[x86] allow vector load narrowing with multi-use values

Authored by spatel on Sat, Nov 3, 10:26 AM.



This is a long-awaited follow-up suggested in D33578. Since then, I think we've picked up even more opportunities for vector narrowing from changes like D53784, so there are a lot of test diffs. Apart from 2-3 strange cases, I think these are all wins.

I've structured this to be no-functional-change-intended for any target except for x86 because I couldn't tell if AArch64, ARM, and AMDGPU would improve or not. All of those targets have existing regression tests (4, 4, 10 files respectively) that would be affected. Also, Hexagon overrides the shouldReduceLoadWidth() hook, but doesn't show any regression test diffs. The trade-off is deciding if an extra vector load is better than a single wide load + extract_subvector.

For x86, this is almost always better (on paper at least) because we often can fold loads into subsequent ops and not increase the official instruction count. There's also some unknown -- but potentially large -- benefit from using narrower vector ops if wide ops are implemented with multiple uops and/or frequency throttling is avoided.

Diff Detail

spatel created this revision.Sat, Nov 3, 10:26 AM
RKSimon added inline comments.Thu, Nov 8, 5:38 AM
493 ↗(On Diff #172493)

(Unrelated) We should investigate fixing this - <48 x i8> is unlikely to occur but tweaking the AVG patterns + SplitOpsAndApply to handle 'uneven split' cases should be relatively trivial.

24 ↗(On Diff #172493)

NFC changes - pull out?

1290 ↗(On Diff #172493)

@craig.topper Is this OK?

277 ↗(On Diff #172493)

This doesn't look great?

186 ↗(On Diff #172493)

Codesize regression?

spatel added inline comments.Thu, Nov 8, 7:36 AM
277 ↗(On Diff #172493)

Right - we can see this even in the existing codegen because in LowerINSERT_VECTOR_ELT:

// If the vector is wider than 128 bits, extract the 128-bit subvector, insert
// into that, and then insert the subvector back into the result.

But is there a better way to get a scalar into the high part of a wide vector?

Eg, AVX1 can't even splat from register to a 256-bit vector, so a shuffle-based-alternative would be:

	vmovd	%edi, %xmm0
	vpshufd	$36, %xmm0, %xmm0       ## xmm0 = xmm0[0,1,2,0]
	vinsertf128	$1, %xmm0, %ymm0, %ymm0
	vblendps	$127, LCPI0_0(%rip), %ymm0, %ymm0 ## ymm0 = mem[0,1,2,3,4,5,6],ymm0[7]
craig.topper added inline comments.Thu, Nov 8, 9:15 AM
1290 ↗(On Diff #172493)

I think so. kshift is 3 cycles. kmovd is one cycle.
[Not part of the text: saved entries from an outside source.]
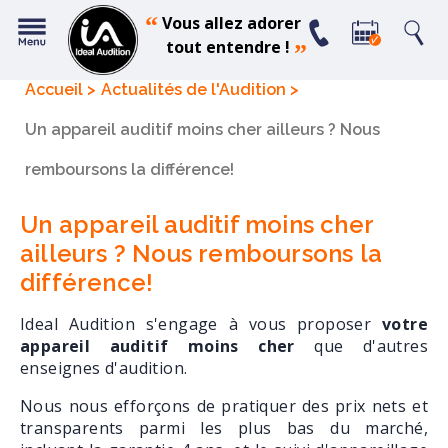
“
Vous allez adorer
tout entendre !
”
Accueil
Actualités de l'Audition
Un appareil auditif moins cher ailleurs ? Nous
remboursons la différence!
Un appareil auditif moins cher
ailleurs ? Nous remboursons la
différence!
Ideal Audition s'engage à vous proposer
votre
appareil auditif moins cher
que d'autres
enseignes d'audition.
Nous nous efforçons de pratiquer des prix nets et
transparents parmi les plus bas du marché,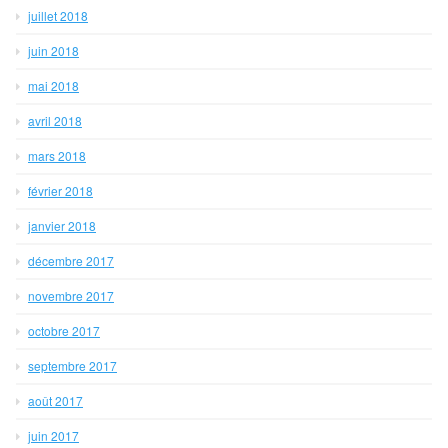
juillet 2018
juin 2018
mai 2018
avril 2018
mars 2018
février 2018
janvier 2018
décembre 2017
novembre 2017
octobre 2017
septembre 2017
août 2017
juin 2017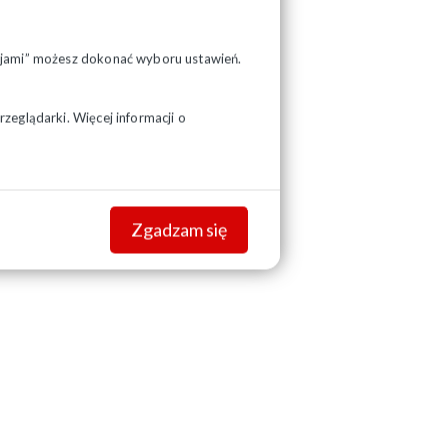
pcjami” możesz dokonać wyboru ustawień.
zeglądarki. Więcej informacji o
Zgadzam się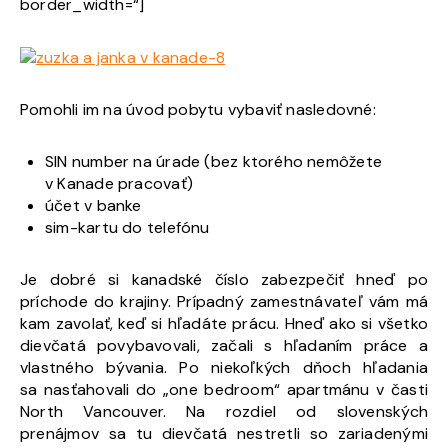
border_width=“]
Pomohli im na úvod pobytu vybaviť nasledovné:
SIN number na úrade (bez ktorého nemôžete
v Kanade pracovať)
účet v banke
sim-kartu do telefónu
Je dobré si kanadské číslo zabezpečiť hneď po
príchode do krajiny. Prípadný zamestnávateľ vám má
kam zavolať, keď si hľadáte prácu. Hneď ako si všetko
dievčatá povybavovali, začali s hľadaním práce a
vlastného bývania. Po niekoľkých dňoch hľadania
sa nasťahovali do „one bedroom“ apartmánu v časti
North Vancouver. Na rozdiel od slovenských
prenájmov sa tu dievčatá nestretli so zariadenými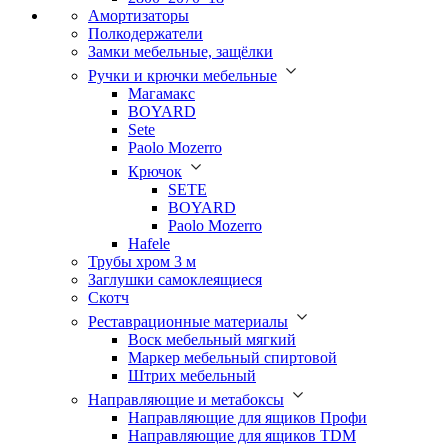
Амортизаторы
Полкодержатели
Замки мебельные, защёлки
Ручки и крючки мебельные
Магамакс
BOYARD
Sete
Paolo Mozerro
Крючок
SETE
BOYARD
Paolo Mozerro
Hafele
Трубы хром 3 м
Заглушки самоклеящиеся
Скотч
Реставрационные материалы
Воск мебельный мягкий
Маркер мебельный спиртовой
Штрих мебельный
Направляющие и метабоксы
Направляющие для ящиков Профи
Направляющие для ящиков TDM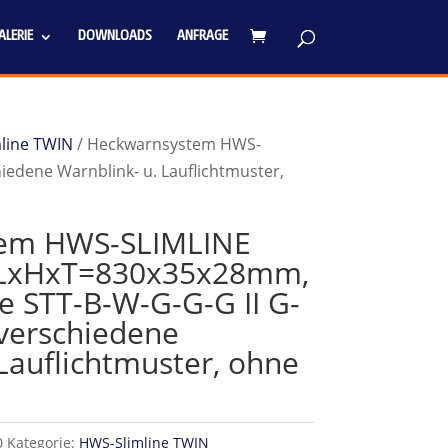
LERIE
DOWNLOADS
ANFRAGE
line TWIN
/ Heckwarnsystem HWS-
edene Warnblink- u. Lauflichtmuster,
em HWS-SLIMLINE
 LxHxT=830x35x28mm,
e STT-B-W-G-G-G II G-
verschiedene
Lauflichtmuster, ohne
0
Kategorie:
HWS-Slimline TWIN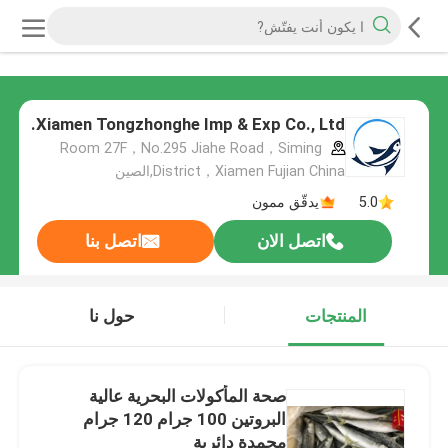
Xiamen Tongzhonghe Imp & Exp Co., Ltd.
Room 27F，No.295 Jiahe Road，Siming
District，Xiamen Fujian China,الصين
5.0
يدقّق ممون
اتصل الان
اتصل بنا
المنتجات
حول نا
صحة المأكولات البحرية عالية
البروتين 100 جرام 120 جرام
مجمدة دائرية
So this is probably better unless we have some terrible crossing penalty.

spatel updated this revision to Diff 173204.Thu, Nov 8, 11:52 AM

Patch updated:
No code changes; rebased test diffs after rL346433 (improve buildvector lowering) and rL346298 (cosmetic diffs in CHECK lines).
I think the only remaining open question is for pr34653.ll, so I'll take a look at that. IR shows a <38 x double> vector type on an AVX512f target...

spatel added inline comments.Thu, Nov 8, 1:33 PM
2 ↗(On Diff #173204)

This is a -O0 test, so doesn't matter? With optimization, everything disappears:

pushq	%rbp
movq	%rsp, %rbp
andq	$-512, %rsp             ## imm = 0xFE00
subq	$1024, %rsp             ## imm = 0x400
movq	%rsp, %rdi
callq	_test
movq	%rbp, %rsp
popq	%rbp
nhaehnle removed a subscriber: nhaehnle.Fri, Nov 9, 5:45 AM
RKSimon accepted this revision.Fri, Nov 9, 6:25 AM

LGTM - thanks

2 ↗(On Diff #173204)

Agreed - it's annoying but doesn't matter.

This revision is now accepted and ready to land.Fri, Nov 9, 6:25 AM
This revision was automatically updated to reflect the committed changes.